Using the listing below, return every line that includes "OtherDrill".
[Opening Data listing section]
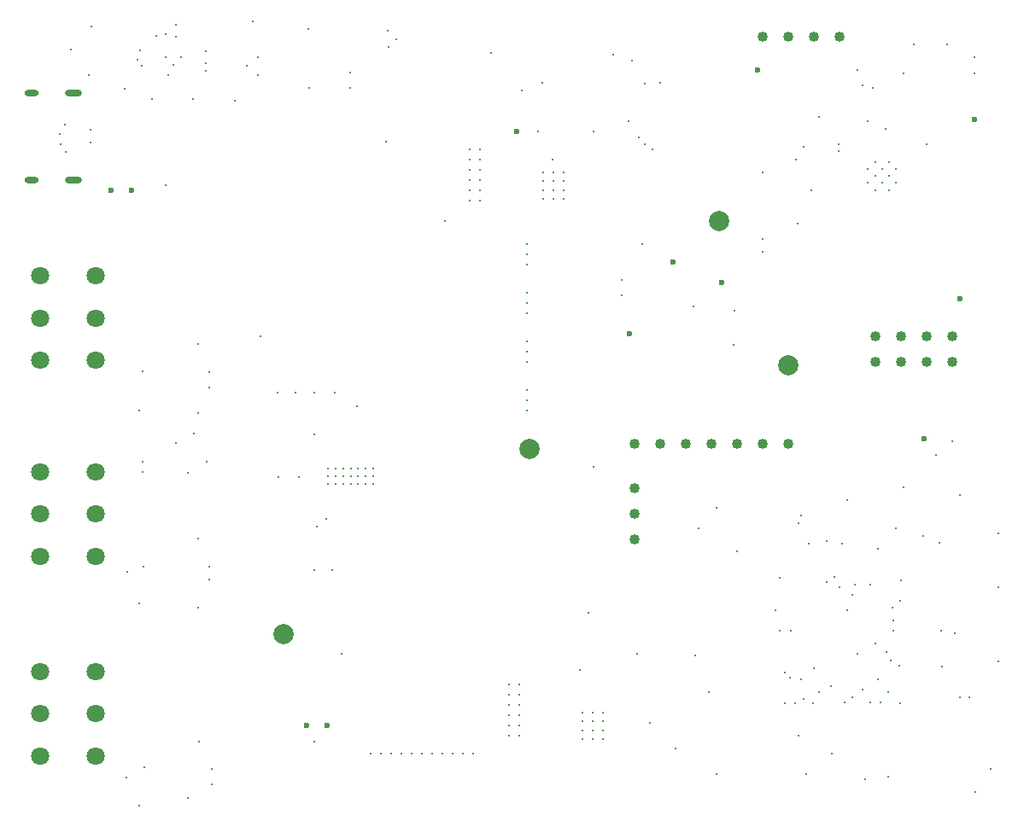
<source format=gbr>
%TF.GenerationSoftware,Altium Limited,Altium Designer,24.4.1 (13)*%
G04 Layer_Color=0*
%FSLAX45Y45*%
%MOMM*%
%TF.SameCoordinates,7BA59CB3-8EBC-4C6A-B4C6-80429C3BB8AE*%
%TF.FilePolarity,Positive*%
%TF.FileFunction,Plated,1,4,PTH,Drill*%
%TF.Part,Single*%
G01*
G75*
%TA.AperFunction,ComponentDrill*%
%ADD172O,1.70000X0.60000*%
%ADD173O,1.40000X0.60000*%
%ADD174C,1.02000*%
%TA.AperFunction,OtherDrill,Pad Free-1 (96.266mm,87.376mm)*%
%ADD175C,2.00000*%
%TA.AperFunction,OtherDrill,Pad Free-1 (103.124mm,73.025mm)*%
%ADD176C,2.00000*%
%TA.AperFunction,OtherDrill,Pad Free-3 (53.086mm,46.355mm)*%
%ADD177C,2.00000*%
%TA.AperFunction,OtherDrill,Pad Free-2 (77.47mm,64.77mm)*%
%ADD178C,2.00000*%
%TA.AperFunction,ComponentDrill*%
%ADD179C,0.20000*%
%ADD180C,1.02000*%
%ADD181C,1.80000*%
%TA.AperFunction,ViaDrill,NotFilled*%
%ADD182C,0.30000*%
%ADD183C,0.60000*%
D172*
X3224700Y9143800D02*
D03*
Y10007800D02*
D03*
D173*
X2806700Y9143800D02*
D03*
Y10007800D02*
D03*
D174*
X8788400Y6527800D02*
D03*
X9042400D02*
D03*
X9296400D02*
D03*
X9550400D02*
D03*
X9804400D02*
D03*
X10058400D02*
D03*
X10312400D02*
D03*
X10820400Y10566400D02*
D03*
X10566400D02*
D03*
X10312400D02*
D03*
X10058400D02*
D03*
X11938000Y7594600D02*
D03*
Y7340600D02*
D03*
X11684000Y7594600D02*
D03*
Y7340600D02*
D03*
X11430000Y7594600D02*
D03*
Y7340600D02*
D03*
X11176000Y7594600D02*
D03*
Y7340600D02*
D03*
D175*
X9626600Y8737600D02*
D03*
D176*
X10312400Y7302500D02*
D03*
D177*
X5308600Y4635500D02*
D03*
D178*
X7747000Y6477000D02*
D03*
D179*
X11309800Y9321800D02*
D03*
X11099800Y9111800D02*
D03*
Y9251800D02*
D03*
X11239800Y9111800D02*
D03*
Y9251800D02*
D03*
X11379800Y9111800D02*
D03*
Y9251800D02*
D03*
X11169800Y9041800D02*
D03*
Y9181800D02*
D03*
Y9321800D02*
D03*
X11309800Y9041800D02*
D03*
Y9181800D02*
D03*
D180*
X8788400Y6083300D02*
D03*
Y5829300D02*
D03*
Y5575300D02*
D03*
D181*
X2895600Y7352400D02*
D03*
Y7772400D02*
D03*
Y8192400D02*
D03*
X3445600Y7352400D02*
D03*
Y7772400D02*
D03*
Y8192400D02*
D03*
X2895600Y5408400D02*
D03*
Y5828400D02*
D03*
Y6248400D02*
D03*
X3445600Y5408400D02*
D03*
Y5828400D02*
D03*
Y6248400D02*
D03*
X2895600Y3427200D02*
D03*
Y3847200D02*
D03*
Y4267200D02*
D03*
X3445600Y3427200D02*
D03*
Y3847200D02*
D03*
Y4267200D02*
D03*
D182*
X12014200Y4013200D02*
D03*
X12103100D02*
D03*
X10563284Y4295716D02*
D03*
X11807884Y5540316D02*
D03*
X11430000Y5168900D02*
D03*
X11341100Y4902200D02*
D03*
X11417300Y4965700D02*
D03*
X10414000Y5740400D02*
D03*
X10515600Y5537200D02*
D03*
X10807700Y9499600D02*
D03*
Y9429200D02*
D03*
X3086100Y9601200D02*
D03*
X3098800Y9499600D02*
D03*
X10388600Y9347200D02*
D03*
X10464800Y9474200D02*
D03*
X10617200Y9765716D02*
D03*
X3390900Y9512300D02*
D03*
Y9639300D02*
D03*
X7721600Y7442200D02*
D03*
Y7543800D02*
D03*
Y7340600D02*
D03*
Y7924800D02*
D03*
Y8026400D02*
D03*
Y8407400D02*
D03*
Y7823200D02*
D03*
Y8305800D02*
D03*
Y8509000D02*
D03*
X3136900Y9690100D02*
D03*
X3149600Y9423400D02*
D03*
X8864600Y8509000D02*
D03*
X5608320Y3573780D02*
D03*
X9601200Y3251200D02*
D03*
X9194800Y3505200D02*
D03*
X7188200Y3454400D02*
D03*
X6883400D02*
D03*
X6781800D02*
D03*
X6578600D02*
D03*
X6273800D02*
D03*
X6985000D02*
D03*
X6375400D02*
D03*
X7086600D02*
D03*
X6680200D02*
D03*
X6477000D02*
D03*
X6172200D02*
D03*
X9387840Y4424680D02*
D03*
X9779000Y7848600D02*
D03*
X11455400Y10198100D02*
D03*
X11938000Y6553200D02*
D03*
X4165600Y10185400D02*
D03*
X4292600Y10363200D02*
D03*
X4140200D02*
D03*
X4216400Y10287000D02*
D03*
X4003040Y9941560D02*
D03*
X5054600Y10185400D02*
D03*
X4826000Y9931400D02*
D03*
X5054600Y10363200D02*
D03*
X5003800Y10718800D02*
D03*
X3403600Y10668000D02*
D03*
X3200400Y10439400D02*
D03*
X3378200Y10185400D02*
D03*
X10820400Y5105400D02*
D03*
X10972800Y5130800D02*
D03*
X9525000Y4064000D02*
D03*
X11201400Y4191000D02*
D03*
X11303000Y4064000D02*
D03*
X10998200Y4445000D02*
D03*
X10896600Y4876800D02*
D03*
X10337800Y4673600D02*
D03*
X9804400Y5461000D02*
D03*
X9423400Y5689600D02*
D03*
X11455400Y6096000D02*
D03*
X12014200Y6019800D02*
D03*
X11303000Y3225800D02*
D03*
X12395200Y5638800D02*
D03*
Y5105400D02*
D03*
Y4368800D02*
D03*
X12319000Y3302000D02*
D03*
X12166600Y3073400D02*
D03*
X10744200Y3454400D02*
D03*
X11074400Y3200400D02*
D03*
X10490200Y3251200D02*
D03*
X8813800Y4445000D02*
D03*
X8940800Y3759200D02*
D03*
X8331200Y4851400D02*
D03*
X8382000Y6299200D02*
D03*
X11836400Y4318000D02*
D03*
X10998200Y10236200D02*
D03*
X8763000Y10325100D02*
D03*
X8572500Y10388600D02*
D03*
X12153900Y10198100D02*
D03*
Y10363200D02*
D03*
X9372600Y7886700D02*
D03*
X9766300Y7505700D02*
D03*
X8661400Y8001000D02*
D03*
Y8153400D02*
D03*
X11887200Y10490200D02*
D03*
X11557000D02*
D03*
X7670800Y10033000D02*
D03*
X11049000Y10083800D02*
D03*
X11150600Y10058400D02*
D03*
X10693400Y5562600D02*
D03*
X10414000Y3632200D02*
D03*
X10185400Y4876800D02*
D03*
X10439400Y5816600D02*
D03*
X7721600Y6858000D02*
D03*
X11277600Y9652000D02*
D03*
X11099800Y9728200D02*
D03*
X11684000Y9499600D02*
D03*
X10439400Y4191000D02*
D03*
X11201400Y5486400D02*
D03*
X10541000Y9042400D02*
D03*
X10947400Y5029200D02*
D03*
X11125200Y5130800D02*
D03*
X10693400Y5156200D02*
D03*
X10769600Y5207000D02*
D03*
X9601200Y5892800D02*
D03*
X10378440Y3952240D02*
D03*
X10058400Y9220200D02*
D03*
X7975600Y9347200D02*
D03*
X11645900Y5613400D02*
D03*
X11770360Y6418580D02*
D03*
X11177123Y4546600D02*
D03*
X11379200Y5689600D02*
D03*
X9042400Y10109200D02*
D03*
X8966200Y9448800D02*
D03*
X11226800Y3962400D02*
D03*
X11823700Y4673600D02*
D03*
X11963400Y4648200D02*
D03*
X11353800Y4673600D02*
D03*
Y4775200D02*
D03*
X10058400Y8559800D02*
D03*
Y8432800D02*
D03*
X3911600Y6350000D02*
D03*
Y6248400D02*
D03*
X8724900Y9728200D02*
D03*
X5080000Y7594600D02*
D03*
X4356100Y6235700D02*
D03*
X8890000Y10096500D02*
D03*
X8826500Y9563100D02*
D03*
X8890000Y9499600D02*
D03*
X8382000Y9626600D02*
D03*
X6032500Y6896100D02*
D03*
X7874000Y10109200D02*
D03*
X7366000Y10401300D02*
D03*
X7831753Y9626247D02*
D03*
X7880013Y9130947D02*
D03*
X8083213Y9219847D02*
D03*
X7981613D02*
D03*
X7880013D02*
D03*
X7981613Y9130947D02*
D03*
X8083213D02*
D03*
Y9042047D02*
D03*
X7981613D02*
D03*
X7880013D02*
D03*
Y8953147D02*
D03*
X7981613D02*
D03*
X8083213D02*
D03*
X8470900Y3594100D02*
D03*
X8369300D02*
D03*
X8267700D02*
D03*
Y3683000D02*
D03*
X8369300D02*
D03*
X8470900D02*
D03*
Y3771900D02*
D03*
X8369300D02*
D03*
X8267700Y3860800D02*
D03*
X8369300D02*
D03*
X8470900D02*
D03*
X8267700Y3771900D02*
D03*
X8242300Y4279900D02*
D03*
X7255173Y9245247D02*
D03*
Y9143647D02*
D03*
Y9042047D02*
D03*
Y8940447D02*
D03*
X7153573D02*
D03*
Y9042047D02*
D03*
Y9143647D02*
D03*
Y9245247D02*
D03*
Y9346847D02*
D03*
X7255173D02*
D03*
Y9448447D02*
D03*
X7153573D02*
D03*
X7721600Y7061200D02*
D03*
Y6959600D02*
D03*
X5422900Y7035800D02*
D03*
X5245100D02*
D03*
X5816600D02*
D03*
X5613400D02*
D03*
X7538720Y4140200D02*
D03*
X7640320D02*
D03*
Y4038600D02*
D03*
X7538720D02*
D03*
Y3937000D02*
D03*
Y3835400D02*
D03*
Y3733800D02*
D03*
Y3632200D02*
D03*
X7640320D02*
D03*
Y3733800D02*
D03*
Y3835400D02*
D03*
Y3937000D02*
D03*
X5880100Y4445000D02*
D03*
X5461000Y6197600D02*
D03*
X5257800D02*
D03*
X10401300Y8712200D02*
D03*
X5549900Y10642600D02*
D03*
X3733800Y10045700D02*
D03*
X4241800Y10680700D02*
D03*
X4940300Y10274300D02*
D03*
X4406900Y9944100D02*
D03*
X4538404Y10226616D02*
D03*
X4533900Y10421620D02*
D03*
X6908800Y8737600D02*
D03*
X6324600Y9525000D02*
D03*
X6337300Y10619300D02*
D03*
X6426200Y10541000D02*
D03*
X6350000Y10464800D02*
D03*
X5969000Y10210800D02*
D03*
Y10058400D02*
D03*
X5562600D02*
D03*
X4419600Y6629400D02*
D03*
X4235429Y6530446D02*
D03*
X4546600Y6350000D02*
D03*
X3873500Y2933700D02*
D03*
X4572000Y7086600D02*
D03*
Y7239000D02*
D03*
Y5181600D02*
D03*
Y5308600D02*
D03*
X4597400Y3302000D02*
D03*
Y3149600D02*
D03*
X3759200Y5257800D02*
D03*
X3746500Y3213100D02*
D03*
X10223500Y5194300D02*
D03*
X10871200Y3962400D02*
D03*
X10947400Y4013200D02*
D03*
X11049000Y4089400D02*
D03*
X11125200Y3962400D02*
D03*
X10553700Y3949700D02*
D03*
X10617200Y4064000D02*
D03*
X10728960Y4122420D02*
D03*
X10274300Y3949700D02*
D03*
X10462260Y3995420D02*
D03*
X4467860Y3573780D02*
D03*
X11409680Y4320540D02*
D03*
X11325860Y4373880D02*
D03*
X11285220Y4462780D02*
D03*
X3924300Y3314700D02*
D03*
X10840720Y5532120D02*
D03*
X10896600Y5969000D02*
D03*
X10223500Y4673600D02*
D03*
X11417300Y3949700D02*
D03*
X10325100Y4203700D02*
D03*
X10274300Y4254500D02*
D03*
X5638800Y5702300D02*
D03*
X5727700Y5778500D02*
D03*
X5613400Y5270500D02*
D03*
X5791200D02*
D03*
X5613400Y6616700D02*
D03*
X5745600Y6129100D02*
D03*
X5820600D02*
D03*
X5895600D02*
D03*
X5970600D02*
D03*
X6045600D02*
D03*
X6120600D02*
D03*
X6195600D02*
D03*
X5745600Y6279100D02*
D03*
X5820600D02*
D03*
X5895600D02*
D03*
X5970600D02*
D03*
X6045600D02*
D03*
X6120600D02*
D03*
X6195600D02*
D03*
X5745600Y6204100D02*
D03*
X5820600D02*
D03*
X5895600D02*
D03*
X5970600D02*
D03*
X6045600D02*
D03*
X6120600D02*
D03*
X6195600D02*
D03*
X4140200Y10591800D02*
D03*
X4043680Y10574020D02*
D03*
X3886200Y10426700D02*
D03*
X3898900Y10274300D02*
D03*
X3860800Y10337800D02*
D03*
X4241800Y10566400D02*
D03*
X4533900Y10304780D02*
D03*
X4140200Y9093200D02*
D03*
X3906520Y7244080D02*
D03*
X3873500Y6858000D02*
D03*
X4457700Y7518400D02*
D03*
Y6832600D02*
D03*
X3873500Y4940300D02*
D03*
X3914140Y5303520D02*
D03*
X4457700Y4902200D02*
D03*
Y5588000D02*
D03*
X4356100Y3009900D02*
D03*
D183*
X3594100Y9042400D02*
D03*
X3797300D02*
D03*
X12014200Y7962900D02*
D03*
X12153900Y9740900D02*
D03*
X9652000Y8128000D02*
D03*
X8737600Y7620000D02*
D03*
X9169400Y8331200D02*
D03*
X7620000Y9626600D02*
D03*
X10007600Y10236200D02*
D03*
X5740400Y3733800D02*
D03*
X5537200D02*
D03*
X11658600Y6578600D02*
D03*
%TF.MD5,d4a9acb346fbea5d27fb3eaad0c61655*%
M02*

</source>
[Closing Data listing section]
- _Output of the task_
%TA.AperFunction,OtherDrill,Pad Free-1 (96.266mm,87.376mm)*%
%TA.AperFunction,OtherDrill,Pad Free-1 (103.124mm,73.025mm)*%
%TA.AperFunction,OtherDrill,Pad Free-3 (53.086mm,46.355mm)*%
%TA.AperFunction,OtherDrill,Pad Free-2 (77.47mm,64.77mm)*%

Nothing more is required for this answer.